Data drawn from a collection:
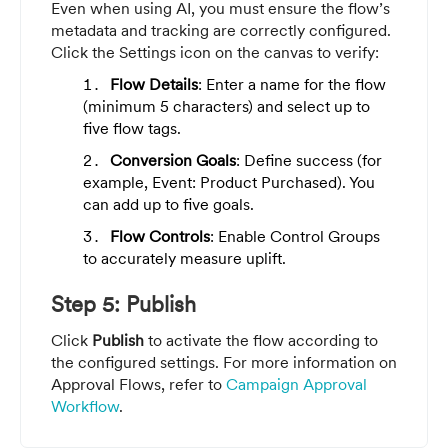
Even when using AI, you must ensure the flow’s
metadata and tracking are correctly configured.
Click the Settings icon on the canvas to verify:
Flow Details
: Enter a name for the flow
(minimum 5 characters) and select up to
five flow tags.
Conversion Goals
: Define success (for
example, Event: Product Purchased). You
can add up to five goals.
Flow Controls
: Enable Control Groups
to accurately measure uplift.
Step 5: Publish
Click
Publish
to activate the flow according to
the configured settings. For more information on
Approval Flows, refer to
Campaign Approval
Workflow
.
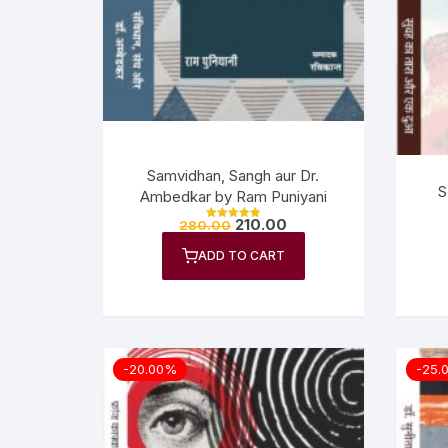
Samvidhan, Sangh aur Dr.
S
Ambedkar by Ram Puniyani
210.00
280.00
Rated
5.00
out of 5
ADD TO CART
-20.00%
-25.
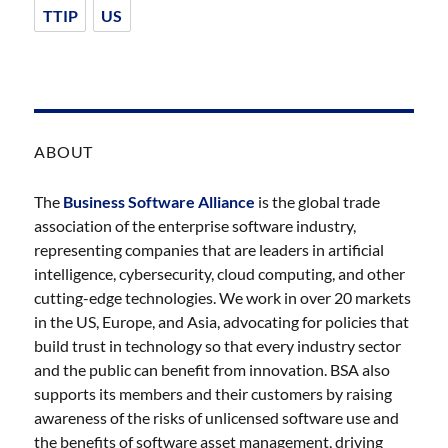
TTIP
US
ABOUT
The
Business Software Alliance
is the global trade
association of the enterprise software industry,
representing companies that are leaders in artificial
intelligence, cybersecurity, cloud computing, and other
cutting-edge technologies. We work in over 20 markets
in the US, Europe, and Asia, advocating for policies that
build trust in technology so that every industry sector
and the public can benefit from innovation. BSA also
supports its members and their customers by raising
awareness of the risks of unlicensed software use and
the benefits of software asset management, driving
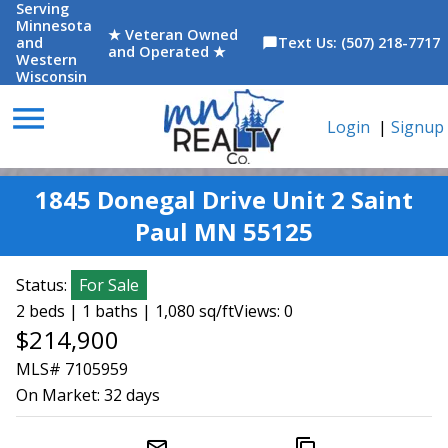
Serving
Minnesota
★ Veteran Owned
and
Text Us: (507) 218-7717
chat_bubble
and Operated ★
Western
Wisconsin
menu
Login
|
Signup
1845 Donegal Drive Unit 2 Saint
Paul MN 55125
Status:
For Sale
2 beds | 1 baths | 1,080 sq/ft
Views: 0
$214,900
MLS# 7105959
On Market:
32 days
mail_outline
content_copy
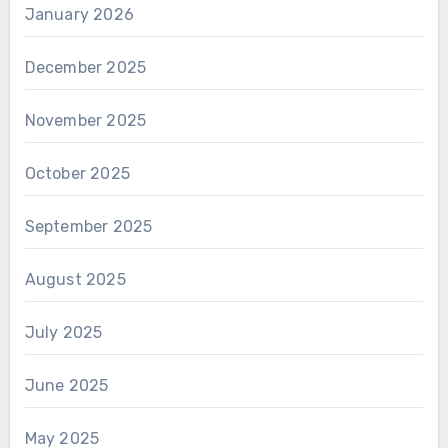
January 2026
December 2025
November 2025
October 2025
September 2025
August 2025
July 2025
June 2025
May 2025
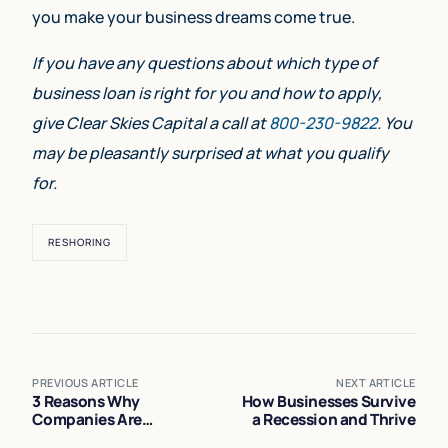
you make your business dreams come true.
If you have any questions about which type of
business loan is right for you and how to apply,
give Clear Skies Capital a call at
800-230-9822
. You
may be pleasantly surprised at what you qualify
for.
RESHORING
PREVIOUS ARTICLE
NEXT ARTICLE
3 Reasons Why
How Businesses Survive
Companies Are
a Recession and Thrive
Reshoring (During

* **Work instruction**: Copy every line of text in the data above word for word, in the same order. Leave the pictures out of your answer.

* **Reply to the task**:
Even when using AI, you must ensure the flow’s
metadata and tracking are correctly configured.
Click the Settings icon on the canvas to verify:
Flow Details
: Enter a name for the flow
(minimum 5 characters) and select up to
five flow tags.
Conversion Goals
: Define success (for
example, Event: Product Purchased). You
can add up to five goals.
Flow Controls
: Enable Control Groups
to accurately measure uplift.
Step 5: Publish
Click
Publish
to activate the flow according to
the configured settings. For more information on
Approval Flows, refer to
Campaign Approval
Workflow
.
Samvidhan, Sangh aur Dr.
S
Ambedkar by Ram Puniyani
210.00
280.00
Rated
5.00
out of 5
ADD TO CART
-20.00%
-25.
TTIP
US
ABOUT
The
Business Software Alliance
is the global trade
association of the enterprise software industry,
representing companies that are leaders in artificial
intelligence, cybersecurity, cloud computing, and other
cutting-edge technologies. We work in over 20 markets
in the US, Europe, and Asia, advocating for policies that
build trust in technology so that every industry sector
and the public can benefit from innovation. BSA also
supports its members and their customers by raising
awareness of the risks of unlicensed software use and
the benefits of software asset management, driving
Serving
Minnesota
★ Veteran Owned
and
Text Us: (507) 218-7717
chat_bubble
and Operated ★
Western
Wisconsin
menu
Login
|
Signup
1845 Donegal Drive Unit 2 Saint
Paul MN 55125
Status:
For Sale
2 beds | 1 baths | 1,080 sq/ft
Views: 0
$214,900
MLS# 7105959
On Market:
32 days
mail_outline
content_copy
January 2026
December 2025
November 2025
October 2025
September 2025
August 2025
July 2025
June 2025
May 2025
you make your business dreams come true.
If you have any questions about which type of
business loan is right for you and how to apply,
give Clear Skies Capital a call at
800-230-9822
. You
may be pleasantly surprised at what you qualify
for.
RESHORING
PREVIOUS ARTICLE
NEXT ARTICLE
3 Reasons Why
How Businesses Survive
Companies Are
a Recession and Thrive
Reshoring (During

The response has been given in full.